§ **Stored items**
★ ★ ★ ★ ★
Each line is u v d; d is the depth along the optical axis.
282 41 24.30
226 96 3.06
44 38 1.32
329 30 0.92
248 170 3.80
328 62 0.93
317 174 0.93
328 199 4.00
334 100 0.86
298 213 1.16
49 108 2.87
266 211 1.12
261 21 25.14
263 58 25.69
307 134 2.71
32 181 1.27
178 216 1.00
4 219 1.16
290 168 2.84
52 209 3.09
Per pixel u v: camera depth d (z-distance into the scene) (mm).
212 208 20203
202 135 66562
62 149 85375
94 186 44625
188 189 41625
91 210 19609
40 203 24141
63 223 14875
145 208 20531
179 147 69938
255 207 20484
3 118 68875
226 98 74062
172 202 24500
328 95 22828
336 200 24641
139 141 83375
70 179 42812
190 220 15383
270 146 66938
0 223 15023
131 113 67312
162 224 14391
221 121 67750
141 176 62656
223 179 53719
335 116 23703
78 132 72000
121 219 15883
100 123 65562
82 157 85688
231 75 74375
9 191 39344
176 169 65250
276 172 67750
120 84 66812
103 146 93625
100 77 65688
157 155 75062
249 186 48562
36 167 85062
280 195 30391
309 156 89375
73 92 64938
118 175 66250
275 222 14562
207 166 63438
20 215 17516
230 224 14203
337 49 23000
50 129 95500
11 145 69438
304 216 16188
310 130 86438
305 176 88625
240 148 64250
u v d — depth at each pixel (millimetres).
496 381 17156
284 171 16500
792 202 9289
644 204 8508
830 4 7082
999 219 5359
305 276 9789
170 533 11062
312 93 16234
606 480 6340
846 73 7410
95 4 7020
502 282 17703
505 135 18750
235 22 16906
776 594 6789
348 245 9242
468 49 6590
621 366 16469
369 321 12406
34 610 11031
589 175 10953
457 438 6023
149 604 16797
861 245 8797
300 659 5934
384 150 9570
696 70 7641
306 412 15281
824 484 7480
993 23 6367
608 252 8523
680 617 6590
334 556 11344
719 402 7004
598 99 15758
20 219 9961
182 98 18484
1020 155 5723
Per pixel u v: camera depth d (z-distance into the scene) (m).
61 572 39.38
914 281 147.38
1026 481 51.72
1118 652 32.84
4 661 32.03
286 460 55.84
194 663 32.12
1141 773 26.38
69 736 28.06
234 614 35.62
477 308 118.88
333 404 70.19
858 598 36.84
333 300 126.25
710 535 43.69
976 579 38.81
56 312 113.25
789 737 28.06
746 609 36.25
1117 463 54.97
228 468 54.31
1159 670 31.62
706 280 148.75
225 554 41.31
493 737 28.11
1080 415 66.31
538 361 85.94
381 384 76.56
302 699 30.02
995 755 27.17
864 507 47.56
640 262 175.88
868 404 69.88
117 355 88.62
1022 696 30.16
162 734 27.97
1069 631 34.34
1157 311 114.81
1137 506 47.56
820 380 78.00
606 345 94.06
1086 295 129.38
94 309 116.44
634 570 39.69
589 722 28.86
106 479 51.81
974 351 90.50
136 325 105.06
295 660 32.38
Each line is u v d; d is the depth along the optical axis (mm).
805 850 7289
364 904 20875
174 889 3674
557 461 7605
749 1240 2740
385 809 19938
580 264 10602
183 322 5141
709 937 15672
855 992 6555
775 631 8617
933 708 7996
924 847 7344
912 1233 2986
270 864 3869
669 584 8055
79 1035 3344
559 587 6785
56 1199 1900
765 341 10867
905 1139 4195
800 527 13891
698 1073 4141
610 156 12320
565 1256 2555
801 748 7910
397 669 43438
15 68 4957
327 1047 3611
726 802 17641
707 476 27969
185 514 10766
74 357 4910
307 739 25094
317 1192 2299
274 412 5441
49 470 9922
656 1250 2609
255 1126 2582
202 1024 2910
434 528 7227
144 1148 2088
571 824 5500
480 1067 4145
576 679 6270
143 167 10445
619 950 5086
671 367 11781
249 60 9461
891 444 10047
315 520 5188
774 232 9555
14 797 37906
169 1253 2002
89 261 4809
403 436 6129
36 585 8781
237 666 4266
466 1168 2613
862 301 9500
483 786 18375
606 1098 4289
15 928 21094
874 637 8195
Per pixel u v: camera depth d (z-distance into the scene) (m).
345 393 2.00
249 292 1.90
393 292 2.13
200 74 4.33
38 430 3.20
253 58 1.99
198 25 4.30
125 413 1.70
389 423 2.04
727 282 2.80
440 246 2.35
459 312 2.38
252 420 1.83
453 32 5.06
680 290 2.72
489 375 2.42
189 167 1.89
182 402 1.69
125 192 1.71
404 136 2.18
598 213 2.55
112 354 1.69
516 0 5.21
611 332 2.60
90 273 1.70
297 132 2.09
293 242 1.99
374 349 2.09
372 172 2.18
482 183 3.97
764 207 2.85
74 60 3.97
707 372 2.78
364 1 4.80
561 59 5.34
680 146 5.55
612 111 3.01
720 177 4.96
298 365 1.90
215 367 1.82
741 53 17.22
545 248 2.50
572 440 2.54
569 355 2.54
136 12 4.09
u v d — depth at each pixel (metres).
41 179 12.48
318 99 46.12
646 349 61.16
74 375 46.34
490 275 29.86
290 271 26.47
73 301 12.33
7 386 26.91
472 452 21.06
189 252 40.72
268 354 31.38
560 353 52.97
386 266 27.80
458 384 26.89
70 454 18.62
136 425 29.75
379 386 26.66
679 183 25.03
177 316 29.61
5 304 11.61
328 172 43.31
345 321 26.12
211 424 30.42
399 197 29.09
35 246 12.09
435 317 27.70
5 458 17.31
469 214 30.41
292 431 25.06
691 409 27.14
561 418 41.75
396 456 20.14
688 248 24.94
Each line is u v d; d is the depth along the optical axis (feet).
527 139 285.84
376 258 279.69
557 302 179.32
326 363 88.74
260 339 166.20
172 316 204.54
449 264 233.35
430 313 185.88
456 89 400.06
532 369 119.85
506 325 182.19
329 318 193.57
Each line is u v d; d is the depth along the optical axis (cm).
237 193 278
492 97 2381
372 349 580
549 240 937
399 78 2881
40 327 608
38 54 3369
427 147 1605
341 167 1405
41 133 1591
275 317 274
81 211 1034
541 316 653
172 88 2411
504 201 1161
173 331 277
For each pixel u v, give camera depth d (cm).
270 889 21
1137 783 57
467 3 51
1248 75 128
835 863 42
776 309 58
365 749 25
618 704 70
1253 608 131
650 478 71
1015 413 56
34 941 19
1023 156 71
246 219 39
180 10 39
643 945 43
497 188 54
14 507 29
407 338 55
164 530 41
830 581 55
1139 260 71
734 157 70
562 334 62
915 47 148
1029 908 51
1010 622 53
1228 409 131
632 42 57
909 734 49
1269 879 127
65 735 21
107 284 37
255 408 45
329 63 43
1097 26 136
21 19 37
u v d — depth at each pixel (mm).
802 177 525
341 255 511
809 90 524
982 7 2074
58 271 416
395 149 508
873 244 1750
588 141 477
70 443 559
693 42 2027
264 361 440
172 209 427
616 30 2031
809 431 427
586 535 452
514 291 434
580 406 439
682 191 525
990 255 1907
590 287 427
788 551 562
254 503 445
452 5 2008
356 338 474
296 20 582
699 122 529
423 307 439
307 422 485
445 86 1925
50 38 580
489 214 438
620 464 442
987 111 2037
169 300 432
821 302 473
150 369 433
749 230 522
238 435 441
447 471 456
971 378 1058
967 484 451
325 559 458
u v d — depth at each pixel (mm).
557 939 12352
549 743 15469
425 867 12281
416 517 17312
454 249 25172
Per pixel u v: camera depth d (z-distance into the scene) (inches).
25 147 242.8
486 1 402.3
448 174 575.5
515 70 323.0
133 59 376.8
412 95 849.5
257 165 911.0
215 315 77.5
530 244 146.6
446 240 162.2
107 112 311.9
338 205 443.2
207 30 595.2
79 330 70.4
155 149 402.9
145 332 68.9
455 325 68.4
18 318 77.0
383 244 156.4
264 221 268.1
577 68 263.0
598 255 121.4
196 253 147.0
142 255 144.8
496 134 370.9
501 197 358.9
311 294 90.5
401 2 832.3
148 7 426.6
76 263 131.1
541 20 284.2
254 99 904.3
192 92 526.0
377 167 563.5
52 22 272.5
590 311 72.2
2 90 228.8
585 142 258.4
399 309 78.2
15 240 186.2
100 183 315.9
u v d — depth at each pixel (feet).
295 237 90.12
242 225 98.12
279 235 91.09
★ ★ ★ ★ ★
§ **EXERCISE DETAILS**
Copy each line of the entries in which the string "into" is found.

§ **RESPONSE TO THE TASK**
Per pixel u v: camera depth d (z-distance into the scene) (mm).
Per pixel u v: camera depth d (z-distance into the scene) (m).
Per pixel u v: camera depth d (z-distance into the scene) (m).
Per pixel u v: camera depth d (z-distance into the scene) (inches).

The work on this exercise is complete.